Content starts
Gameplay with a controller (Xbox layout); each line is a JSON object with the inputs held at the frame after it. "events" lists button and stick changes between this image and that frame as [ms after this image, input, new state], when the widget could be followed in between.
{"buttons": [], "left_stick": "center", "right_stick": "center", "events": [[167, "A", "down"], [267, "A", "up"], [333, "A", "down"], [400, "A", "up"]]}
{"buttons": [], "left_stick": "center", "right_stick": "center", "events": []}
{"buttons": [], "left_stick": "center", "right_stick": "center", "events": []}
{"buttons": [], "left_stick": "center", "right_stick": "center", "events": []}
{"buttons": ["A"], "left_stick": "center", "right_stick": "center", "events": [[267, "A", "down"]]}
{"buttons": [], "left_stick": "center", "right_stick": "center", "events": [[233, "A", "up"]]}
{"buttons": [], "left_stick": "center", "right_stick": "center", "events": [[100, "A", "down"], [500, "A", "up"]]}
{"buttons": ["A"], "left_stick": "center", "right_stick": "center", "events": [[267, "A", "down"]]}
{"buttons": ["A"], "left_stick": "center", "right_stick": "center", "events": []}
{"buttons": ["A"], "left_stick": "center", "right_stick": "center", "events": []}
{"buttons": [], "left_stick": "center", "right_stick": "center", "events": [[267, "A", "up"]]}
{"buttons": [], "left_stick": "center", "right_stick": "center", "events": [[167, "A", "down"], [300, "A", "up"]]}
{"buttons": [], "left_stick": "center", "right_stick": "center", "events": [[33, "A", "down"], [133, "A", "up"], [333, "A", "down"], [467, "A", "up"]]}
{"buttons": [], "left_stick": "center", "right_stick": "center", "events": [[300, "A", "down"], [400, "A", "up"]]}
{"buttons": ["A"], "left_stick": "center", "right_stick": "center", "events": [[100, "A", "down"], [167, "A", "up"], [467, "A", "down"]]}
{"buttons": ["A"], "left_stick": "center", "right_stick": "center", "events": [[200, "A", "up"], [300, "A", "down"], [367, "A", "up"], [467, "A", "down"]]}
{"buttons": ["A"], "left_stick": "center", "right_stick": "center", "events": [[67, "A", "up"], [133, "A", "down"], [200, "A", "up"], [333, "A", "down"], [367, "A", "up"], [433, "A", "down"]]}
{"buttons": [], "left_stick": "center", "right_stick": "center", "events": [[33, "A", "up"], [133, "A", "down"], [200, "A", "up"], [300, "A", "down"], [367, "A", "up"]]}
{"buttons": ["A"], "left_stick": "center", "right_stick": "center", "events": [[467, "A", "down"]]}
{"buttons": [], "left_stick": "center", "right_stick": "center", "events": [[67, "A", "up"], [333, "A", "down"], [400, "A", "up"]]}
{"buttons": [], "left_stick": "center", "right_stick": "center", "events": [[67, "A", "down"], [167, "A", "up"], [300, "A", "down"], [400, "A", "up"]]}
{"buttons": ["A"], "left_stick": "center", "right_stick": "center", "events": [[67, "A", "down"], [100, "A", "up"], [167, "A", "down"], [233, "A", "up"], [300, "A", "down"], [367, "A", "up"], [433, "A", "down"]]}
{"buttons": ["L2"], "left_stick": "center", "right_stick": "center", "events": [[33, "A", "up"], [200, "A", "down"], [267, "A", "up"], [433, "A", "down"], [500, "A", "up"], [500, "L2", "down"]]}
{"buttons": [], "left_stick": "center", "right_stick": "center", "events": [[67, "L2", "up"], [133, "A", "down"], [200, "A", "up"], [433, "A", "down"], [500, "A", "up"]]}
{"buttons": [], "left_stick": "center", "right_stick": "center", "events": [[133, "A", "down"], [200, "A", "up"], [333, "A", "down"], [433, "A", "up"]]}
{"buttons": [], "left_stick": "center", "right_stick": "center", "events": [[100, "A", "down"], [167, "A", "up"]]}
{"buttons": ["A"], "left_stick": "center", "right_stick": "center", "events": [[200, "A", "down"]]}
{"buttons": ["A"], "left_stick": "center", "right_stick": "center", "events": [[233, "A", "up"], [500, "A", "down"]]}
Content ends
The answer must be an exact copy of every entry.

## Worked solution
Gameplay with a controller (Xbox layout); each line is a JSON object with the inputs held at the frame after it. "events" lists button and stick changes between this image and that frame as [ms after this image, input, new state], when the widget could be followed in between.
{"buttons": [], "left_stick": "center", "right_stick": "center", "events": [[167, "A", "down"], [267, "A", "up"], [333, "A", "down"], [400, "A", "up"]]}
{"buttons": [], "left_stick": "center", "right_stick": "center", "events": []}
{"buttons": [], "left_stick": "center", "right_stick": "center", "events": []}
{"buttons": [], "left_stick": "center", "right_stick": "center", "events": []}
{"buttons": ["A"], "left_stick": "center", "right_stick": "center", "events": [[267, "A", "down"]]}
{"buttons": [], "left_stick": "center", "right_stick": "center", "events": [[233, "A", "up"]]}
{"buttons": [], "left_stick": "center", "right_stick": "center", "events": [[100, "A", "down"], [500, "A", "up"]]}
{"buttons": ["A"], "left_stick": "center", "right_stick": "center", "events": [[267, "A", "down"]]}
{"buttons": ["A"], "left_stick": "center", "right_stick": "center", "events": []}
{"buttons": ["A"], "left_stick": "center", "right_stick": "center", "events": []}
{"buttons": [], "left_stick": "center", "right_stick": "center", "events": [[267, "A", "up"]]}
{"buttons": [], "left_stick": "center", "right_stick": "center", "events": [[167, "A", "down"], [300, "A", "up"]]}
{"buttons": [], "left_stick": "center", "right_stick": "center", "events": [[33, "A", "down"], [133, "A", "up"], [333, "A", "down"], [467, "A", "up"]]}
{"buttons": [], "left_stick": "center", "right_stick": "center", "events": [[300, "A", "down"], [400, "A", "up"]]}
{"buttons": ["A"], "left_stick": "center", "right_stick": "center", "events": [[100, "A", "down"], [167, "A", "up"], [467, "A", "down"]]}
{"buttons": ["A"], "left_stick": "center", "right_stick": "center", "events": [[200, "A", "up"], [300, "A", "down"], [367, "A", "up"], [467, "A", "down"]]}
{"buttons": ["A"], "left_stick": "center", "right_stick": "center", "events": [[67, "A", "up"], [133, "A", "down"], [200, "A", "up"], [333, "A", "down"], [367, "A", "up"], [433, "A", "down"]]}
{"buttons": [], "left_stick": "center", "right_stick": "center", "events": [[33, "A", "up"], [133, "A", "down"], [200, "A", "up"], [300, "A", "down"], [367, "A", "up"]]}
{"buttons": ["A"], "left_stick": "center", "right_stick": "center", "events": [[467, "A", "down"]]}
{"buttons": [], "left_stick": "center", "right_stick": "center", "events": [[67, "A", "up"], [333, "A", "down"], [400, "A", "up"]]}
{"buttons": [], "left_stick": "center", "right_stick": "center", "events": [[67, "A", "down"], [167, "A", "up"], [300, "A", "down"], [400, "A", "up"]]}
{"buttons": ["A"], "left_stick": "center", "right_stick": "center", "events": [[67, "A", "down"], [100, "A", "up"], [167, "A", "down"], [233, "A", "up"], [300, "A", "down"], [367, "A", "up"], [433, "A", "down"]]}
{"buttons": ["L2"], "left_stick": "center", "right_stick": "center", "events": [[33, "A", "up"], [200, "A", "down"], [267, "A", "up"], [433, "A", "down"], [500, "A", "up"], [500, "L2", "down"]]}
{"buttons": [], "left_stick": "center", "right_stick": "center", "events": [[67, "L2", "up"], [133, "A", "down"], [200, "A", "up"], [433, "A", "down"], [500, "A", "up"]]}
{"buttons": [], "left_stick": "center", "right_stick": "center", "events": [[133, "A", "down"], [200, "A", "up"], [333, "A", "down"], [433, "A", "up"]]}
{"buttons": [], "left_stick": "center", "right_stick": "center", "events": [[100, "A", "down"], [167, "A", "up"]]}
{"buttons": ["A"], "left_stick": "center", "right_stick": "center", "events": [[200, "A", "down"]]}
{"buttons": ["A"], "left_stick": "center", "right_stick": "center", "events": [[233, "A", "up"], [500, "A", "down"]]}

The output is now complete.